::: PROVIDED ENTRIES :::
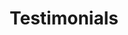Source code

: ---
type: testimonials
active: false
icon: fa-solid fa-book-open

# Display name
title: Testimonials
---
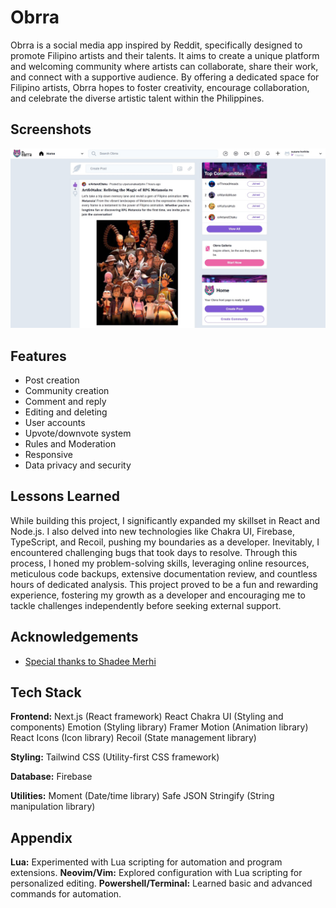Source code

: 
# Obrra

Obrra is a social media app inspired by Reddit, specifically designed to promote Filipino artists and their talents. It aims to create a unique platform and welcoming community where artists can collaborate, share their work, and connect with a supportive audience. By offering a dedicated space for Filipino artists, Obrra hopes to foster creativity, encourage collaboration, and celebrate the diverse artistic talent within the Philippines.


## Screenshots

![App Screenshot](https://github.com/HorikitaSuzuneTsundere/Obrra-App/blob/master/Screenshots.jpg?raw=true)


## Features

- Post creation
- Community creation
- Comment and reply
- Editing and deleting
- User accounts
- Upvote/downvote system
- Rules and Moderation
- Responsive
- Data privacy and security


## Lessons Learned

While building this project, I significantly expanded my skillset in React and Node.js. I also delved into new technologies like Chakra UI, Firebase, TypeScript, and Recoil, pushing my boundaries as a developer. Inevitably, I encountered challenging bugs that took days to resolve. Through this process, I honed my problem-solving skills, leveraging online resources, meticulous code backups, extensive documentation review, and countless hours of dedicated analysis. This project proved to be a fun and rewarding experience, fostering my growth as a developer and encouraging me to tackle challenges independently before seeking external support.


## Acknowledgements

 - [Special thanks to Shadee Merhi](https://discord.com/invite/Vs6HGMRPFs)


## Tech Stack

**Frontend:**
Next.js (React framework)
React
Chakra UI (Styling and components)
Emotion (Styling library)
Framer Motion (Animation library)
React Icons (Icon library)
Recoil (State management library)

**Styling:** Tailwind CSS (Utility-first CSS framework)

**Database:** Firebase

**Utilities:**
Moment (Date/time library)
Safe JSON Stringify (String manipulation library)


## Appendix

**Lua:** Experimented with Lua scripting for automation and program extensions.
**Neovim/Vim:** Explored configuration with Lua scripting for personalized editing.
**Powershell/Terminal:** Learned basic and advanced commands for automation.
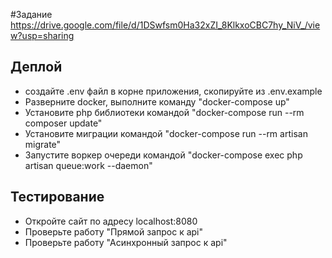 #Задание
https://drive.google.com/file/d/1DSwfsm0Ha32xZI_8KlkxoCBC7hy_NiV_/view?usp=sharing

## Деплой 
- создайте .env файл в корне приложения, скопируйте из .env.example
- Разверните docker, выполните команду "docker-compose up"
- Установите php библиотеки командой "docker-compose run --rm composer update"
- Установите миграции командой "docker-compose run --rm artisan migrate"
- Запустите воркер очереди командой "docker-compose exec php artisan queue:work --daemon"

## Тестирование
- Откройте сайт по адресу localhost:8080
- Проверьте работу "Прямой запрос к api"
- Проверьте работу "Асинхронный запрос к api"
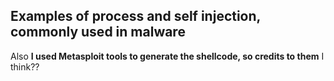 Examples of process and self injection, commonly used in malware
---
Also **I used Metasploit tools to generate the shellcode, so credits to them** I think??
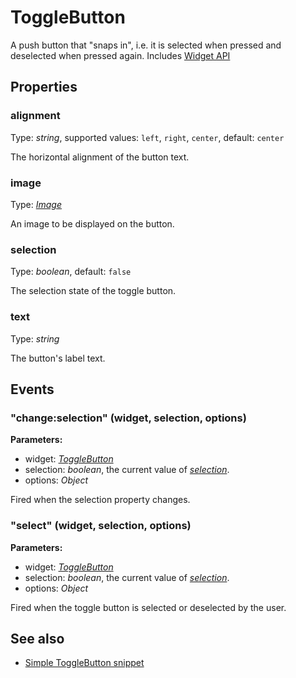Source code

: ---
---
# ToggleButton
A push button that "snaps in", i.e. it is selected when pressed and deselected when pressed again.
Includes [Widget API](Widget.md)

## Properties
### alignment
Type: *string*, supported values: `left`, `right`, `center`, default: `center`

The horizontal alignment of the button text.
### image
Type: *[Image](../types.md#image)*

An image to be displayed on the button.
### selection
Type: *boolean*, default: `false`

The selection state of the toggle button.
### text
Type: *string*

The button's label text.

## Events
### "change:selection" (widget, selection, options)

**Parameters:**

- widget: *[ToggleButton](ToggleButton.md)*
- selection: *boolean*, the current value of *[selection](#selection)*.
- options: *Object*

Fired when the selection property changes.

### "select" (widget, selection, options)

**Parameters:**

- widget: *[ToggleButton](ToggleButton.md)*
- selection: *boolean*, the current value of *[selection](#selection)*.
- options: *Object*

Fired when the toggle button is selected or deselected by the user.


## See also
- [Simple ToggleButton snippet](https://github.com/eclipsesource/tabris-js/blob/v1.2.0/snippets/togglebutton/togglebutton.js)
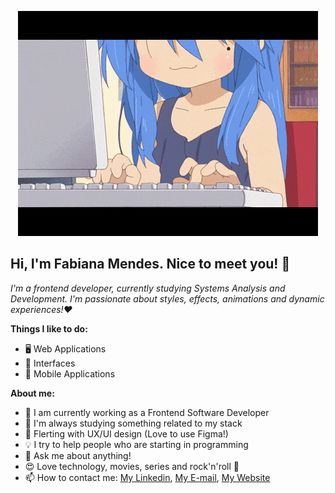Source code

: <p align="center"><img src="JKkW.gif"></p>

## Hi, I'm Fabiana Mendes. Nice to meet you! 👋

*I'm a frontend developer, currently studying Systems Analysis and Development. I'm passionate about styles, effects, animations and dynamic experiences!❤️* 



**Things I like to do:**

- 🖥 Web Applications
- 🎨 Interfaces
- 📱 Mobile Applications


**About me:**

- 🔭 I am currently working as a Frontend Software Developer
- 🌱 I'm always studying something related to my stack 
- :heartbeat: Flerting with UX/UI design (Love to use Figma!)
- 💡 I try to help people who are starting in programming
- 💬 Ask me about anything!
- :heart_eyes: Love technology, movies, series and rock'n'roll :metal:
- 📫 How to contact me: [My Linkedin](https://www.linkedin.com/in/fabianamoreiramendes), [My E-mail](fabimendes.dev@gmail.com), [My Website](https://fabianamendes.netlify.app/)
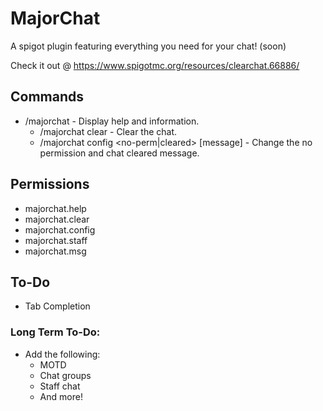 # MajorChat
A spigot plugin featuring everything you need for your chat! (soon)

Check it out @ https://www.spigotmc.org/resources/clearchat.66886/

## Commands
   - /majorchat - Display help and information.
      - /majorchat clear - Clear the chat.
      - /majorchat config <no-perm|cleared> [message] - Change the no permission and chat cleared message.
   
## Permissions
   - majorchat.help
   - majorchat.clear
   - majorchat.config
   - majorchat.staff
   - majorchat.msg
   
## To-Do
   - Tab Completion
   
### Long Term To-Do:
   - Add the following:
      - MOTD
      - Chat groups
      - Staff chat
      - And more!

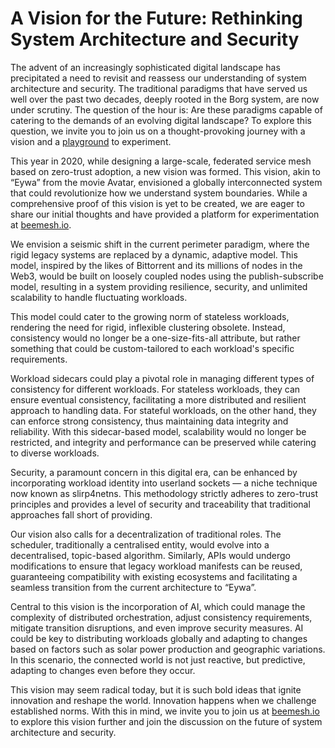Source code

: # A Vision for the Future: Rethinking System Architecture and Security

The advent of an increasingly sophisticated digital landscape has precipitated a need to revisit and reassess our understanding of system architecture and security. The traditional paradigms that have served us well over the past two decades, deeply rooted in the Borg system, are now under scrutiny. The question of the hour is: Are these paradigms capable of catering to the demands of an evolving digital landscape? To explore this question, we invite you to join us on a thought-provoking journey with a vision and a [playground](https://www.beemesh.io) to experiment.

This year in 2020, while designing a large-scale, federated service mesh based on zero-trust adoption, a new vision was formed. This vision, akin to “Eywa” from the movie Avatar, envisioned a globally interconnected system that could revolutionize how we understand system boundaries. While a comprehensive proof of this vision is yet to be created, we are eager to share our initial thoughts and have provided a platform for experimentation at [beemesh.io](https://www.beemesh.io).

We envision a seismic shift in the current perimeter paradigm, where the rigid legacy systems are replaced by a dynamic, adaptive model. This model, inspired by the likes of Bittorrent and its millions of nodes in the Web3, would be built on loosely coupled nodes using the publish-subscribe model, resulting in a system providing resilience, security, and unlimited scalability to handle fluctuating workloads.

This model could cater to the growing norm of stateless workloads, rendering the need for rigid, inflexible clustering obsolete. Instead, consistency would no longer be a one-size-fits-all attribute, but rather something that could be custom-tailored to each workload's specific requirements. 

Workload sidecars could play a pivotal role in managing different types of consistency for different workloads. For stateless workloads, they can ensure eventual consistency, facilitating a more distributed and resilient approach to handling data. For stateful workloads, on the other hand, they can enforce strong consistency, thus maintaining data integrity and reliability. With this sidecar-based model, scalability would no longer be restricted, and integrity and performance can be preserved while catering to diverse workloads.

Security, a paramount concern in this digital era, can be enhanced by incorporating workload identity into userland sockets — a niche technique now known as slirp4netns. This methodology strictly adheres to zero-trust principles and provides a level of security and traceability that traditional approaches fall short of providing.

Our vision also calls for a decentralization of traditional roles. The scheduler, traditionally a centralised entity, would evolve into a decentralised, topic-based algorithm. Similarly, APIs would undergo modifications to ensure that legacy workload manifests can be reused, guaranteeing compatibility with existing ecosystems and facilitating a seamless transition from the current architecture to “Eywa”.

Central to this vision is the incorporation of AI, which could manage the complexity of distributed orchestration, adjust consistency requirements, mitigate transition disruptions, and even improve security measures. AI could be key to distributing workloads globally and adapting to changes based on factors such as solar power production and geographic variations. In this scenario, the connected world is not just reactive, but predictive, adapting to changes even before they occur.

This vision may seem radical today, but it is such bold ideas that ignite innovation and reshape the world. Innovation happens when we challenge established norms. With this in mind, we invite you to join us at [beemesh.io](https://www.beemesh.io) to explore this vision further and join the discussion on the future of system architecture and security.
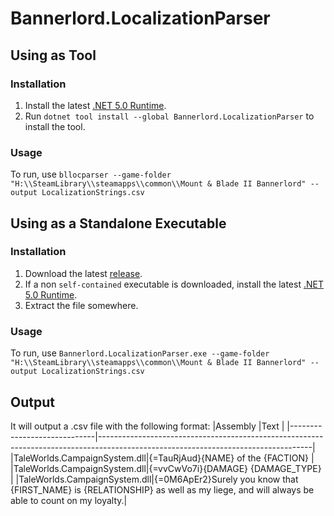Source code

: # Bannerlord.LocalizationParser

## Using as Tool
### Installation
1. Install the latest [.NET 5.0 Runtime](https://dotnet.microsoft.com/download/dotnet/5.0/runtime).
2. Run `dotnet tool install --global Bannerlord.LocalizationParser` to install the tool.

### Usage
To run, use `bllocparser --game-folder "H:\\SteamLibrary\\steamapps\\common\\Mount & Blade II Bannerlord" --output LocalizationStrings.csv`

## Using as a Standalone Executable
### Installation
1. Download the latest [release](https://github.com/BUTR/Bannerlord.LocalizationParser/releases/latest).
2. If a non `self-contained` executable is downloaded, install the latest [.NET 5.0 Runtime](https://dotnet.microsoft.com/download/dotnet/5.0/runtime).
3. Extract the file somewhere.

### Usage
To run, use `Bannerlord.LocalizationParser.exe --game-folder "H:\\SteamLibrary\\steamapps\\common\\Mount & Blade II Bannerlord" --output LocalizationStrings.csv`

## Output
It will output a .csv file with the following format:
|Assembly                     |Text                                                                                                                               |
|-----------------------------|-----------------------------------------------------------------------------------------------------------------------------------|
|TaleWorlds.CampaignSystem.dll|{=TauRjAud}{NAME} of the {FACTION}                                                                                                 |
|TaleWorlds.CampaignSystem.dll|{=vvCwVo7i}{DAMAGE} {DAMAGE_TYPE}                                                                                                  |
|TaleWorlds.CampaignSystem.dll|{=0M6ApEr2}Surely you know that {FIRST_NAME} is {RELATIONSHIP} as well as my liege, and will always be able to count on my loyalty.|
:::
• [TASK DIRECTIONS]
Each line in the listing that contains "SteamLibrary" should be returned.

• [TASK ANSWER]
To run, use `bllocparser --game-folder "H:\\SteamLibrary\\steamapps\\common\\Mount & Blade II Bannerlord" --output LocalizationStrings.csv`
To run, use `Bannerlord.LocalizationParser.exe --game-folder "H:\\SteamLibrary\\steamapps\\common\\Mount & Blade II Bannerlord" --output LocalizationStrings.csv`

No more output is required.